The title of this post is a subject that will dominate the news this year on climate change. For all intents and purposes the debate on the human causes of warming is over and irrelevant; the time for accelerated action, both personal and global, is here. This blog will no longer engage in arguments regarding the reality of climate change or its causes- the evidence is everywhere and its stature as a global catastrophe is equally evident. The energy put into arguing and denial campaigns needs to be redirected into useful actions designed to slow and eventually reverse the process.

National politics offers very little in the way of actions or financing of these efforts. Climate change is not a national issue, it is a global issue. Weather, flooding, droughts, fires, rising oceans, warming, water issues and cooling have no respect for for borders. The only border that contains this change is the thin atmosphere of our small planet and it encompasses all of us as humans equally. Money may buy individuals some reprieve but no matter how wealthy you are you cannot protect your grandchildren from a world that will little resemble the one we have enjoyed and abused.

Economics will be the driving factor in combating climate change. Savvy business managers and investors know that crisis always represents opportunity to grow and profit. The rising real cost of gas and home heating fuels is finally bringing energy innovation into the forefront as entrepreneurs and scientists see the opportunity to provide innovation as a solution and a means to grow rich. Market forces are already creating change that activists and politicians were helpless to accelerate.

While our President belatedly realizes the awful mess he has created with his short-sighted energy policies and goes begging to Middle Eastern Oil countries, the markets are adapting. The fact that a conservative President is so ignorant of market reality that he thinks the sheiks can simply change prices is appalling but offers obvious backing for the reality of markets as the drivers of change- prices are not up because of Arab greed, they are up because massive new sources of demand, principally India and China, have appeared.

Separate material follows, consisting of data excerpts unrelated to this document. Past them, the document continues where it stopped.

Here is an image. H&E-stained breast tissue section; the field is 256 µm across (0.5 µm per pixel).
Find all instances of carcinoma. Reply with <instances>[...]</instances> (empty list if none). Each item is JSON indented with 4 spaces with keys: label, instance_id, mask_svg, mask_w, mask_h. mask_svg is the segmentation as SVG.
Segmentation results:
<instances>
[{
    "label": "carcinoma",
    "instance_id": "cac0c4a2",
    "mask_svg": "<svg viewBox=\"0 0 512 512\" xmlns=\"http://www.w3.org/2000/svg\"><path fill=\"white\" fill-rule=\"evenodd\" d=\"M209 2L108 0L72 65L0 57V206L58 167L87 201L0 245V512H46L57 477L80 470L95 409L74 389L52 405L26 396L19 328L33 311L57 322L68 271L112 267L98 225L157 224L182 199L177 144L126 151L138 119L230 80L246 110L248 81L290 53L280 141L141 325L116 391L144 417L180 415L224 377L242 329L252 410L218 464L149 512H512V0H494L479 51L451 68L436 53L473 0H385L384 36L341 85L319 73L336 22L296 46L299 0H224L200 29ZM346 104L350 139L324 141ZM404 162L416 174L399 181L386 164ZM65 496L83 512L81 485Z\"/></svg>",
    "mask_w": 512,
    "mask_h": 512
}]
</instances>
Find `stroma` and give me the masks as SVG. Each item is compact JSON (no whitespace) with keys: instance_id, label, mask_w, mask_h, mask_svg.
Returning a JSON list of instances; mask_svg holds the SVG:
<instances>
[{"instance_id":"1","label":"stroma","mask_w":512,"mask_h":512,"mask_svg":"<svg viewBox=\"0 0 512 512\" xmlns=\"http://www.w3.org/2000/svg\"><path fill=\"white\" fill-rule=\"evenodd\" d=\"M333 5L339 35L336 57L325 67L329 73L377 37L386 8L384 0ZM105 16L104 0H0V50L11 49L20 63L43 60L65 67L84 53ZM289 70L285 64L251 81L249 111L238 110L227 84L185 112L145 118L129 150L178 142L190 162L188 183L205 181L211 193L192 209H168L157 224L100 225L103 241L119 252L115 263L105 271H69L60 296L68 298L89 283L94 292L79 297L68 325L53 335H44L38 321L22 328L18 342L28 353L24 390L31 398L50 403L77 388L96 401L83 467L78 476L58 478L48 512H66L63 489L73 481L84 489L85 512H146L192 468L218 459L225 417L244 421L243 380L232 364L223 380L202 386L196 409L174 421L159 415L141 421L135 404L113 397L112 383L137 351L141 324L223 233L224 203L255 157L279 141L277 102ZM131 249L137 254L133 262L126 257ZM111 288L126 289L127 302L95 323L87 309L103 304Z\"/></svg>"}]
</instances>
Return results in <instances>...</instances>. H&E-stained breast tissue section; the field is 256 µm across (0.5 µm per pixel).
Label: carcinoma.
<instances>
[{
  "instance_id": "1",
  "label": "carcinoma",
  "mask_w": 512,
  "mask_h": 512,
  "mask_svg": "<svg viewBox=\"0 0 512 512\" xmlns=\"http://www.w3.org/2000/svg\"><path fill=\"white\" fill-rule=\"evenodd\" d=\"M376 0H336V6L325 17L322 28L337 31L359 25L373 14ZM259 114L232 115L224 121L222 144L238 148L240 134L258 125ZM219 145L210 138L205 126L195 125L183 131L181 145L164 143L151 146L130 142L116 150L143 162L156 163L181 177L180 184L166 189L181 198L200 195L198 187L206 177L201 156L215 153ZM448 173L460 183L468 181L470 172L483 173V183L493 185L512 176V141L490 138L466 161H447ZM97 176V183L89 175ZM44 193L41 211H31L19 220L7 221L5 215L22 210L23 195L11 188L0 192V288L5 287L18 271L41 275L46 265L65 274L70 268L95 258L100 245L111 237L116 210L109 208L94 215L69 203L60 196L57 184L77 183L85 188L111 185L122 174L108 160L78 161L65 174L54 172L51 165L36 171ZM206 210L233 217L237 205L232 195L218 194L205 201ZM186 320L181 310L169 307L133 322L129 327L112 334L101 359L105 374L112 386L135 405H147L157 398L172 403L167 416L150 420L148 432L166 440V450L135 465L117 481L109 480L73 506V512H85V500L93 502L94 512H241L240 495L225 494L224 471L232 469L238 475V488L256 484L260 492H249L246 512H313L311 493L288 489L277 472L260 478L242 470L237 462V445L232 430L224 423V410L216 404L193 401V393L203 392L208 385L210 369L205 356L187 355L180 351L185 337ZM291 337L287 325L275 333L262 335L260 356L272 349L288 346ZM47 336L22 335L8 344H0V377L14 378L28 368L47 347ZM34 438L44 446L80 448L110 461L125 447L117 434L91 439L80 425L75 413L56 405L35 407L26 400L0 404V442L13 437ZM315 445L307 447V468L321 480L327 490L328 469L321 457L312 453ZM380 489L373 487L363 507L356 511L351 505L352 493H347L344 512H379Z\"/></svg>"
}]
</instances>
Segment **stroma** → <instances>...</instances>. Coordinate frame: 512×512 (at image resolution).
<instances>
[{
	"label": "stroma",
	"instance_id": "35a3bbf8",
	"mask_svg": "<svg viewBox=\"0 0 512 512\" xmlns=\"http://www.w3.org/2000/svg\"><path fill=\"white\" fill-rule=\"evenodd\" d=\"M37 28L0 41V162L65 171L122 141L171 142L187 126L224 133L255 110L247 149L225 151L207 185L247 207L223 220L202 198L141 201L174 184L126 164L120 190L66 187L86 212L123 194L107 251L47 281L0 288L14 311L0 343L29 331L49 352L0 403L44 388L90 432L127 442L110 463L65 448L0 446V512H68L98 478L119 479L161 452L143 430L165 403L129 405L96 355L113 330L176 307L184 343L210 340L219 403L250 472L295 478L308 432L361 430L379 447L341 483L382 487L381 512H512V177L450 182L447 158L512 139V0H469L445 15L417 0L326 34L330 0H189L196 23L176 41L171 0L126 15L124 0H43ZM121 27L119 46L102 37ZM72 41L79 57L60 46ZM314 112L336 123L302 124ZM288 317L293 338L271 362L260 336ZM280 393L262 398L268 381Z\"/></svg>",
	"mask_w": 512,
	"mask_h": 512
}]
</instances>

The only solutions to escalating energy demand and growing carbon and greenhouse gas emissions are in technological innovation combined with market regulating systems like carbon credit trading. Both work because both represent opportunities for profit. It would be nice to believe in an altruistic business rationale that takes responsibility for long term consequences of decisions made today, however the profiteering of the oil companies in recent years and short-sighted lobbying against even mild CAFE standards by automakers are just two examples of why we cannot expect anything but growth and profit to really force change.

The fortunate conclusion of this idea is that markets can force change and speed to market often determines success. Those who solve the big problems in energy, sustainability, reduction and elimination of carbon, population issues and more will be the titans of the next century. I only hope it’s not too late and they are not too greedy in the short term like those who have gone before them.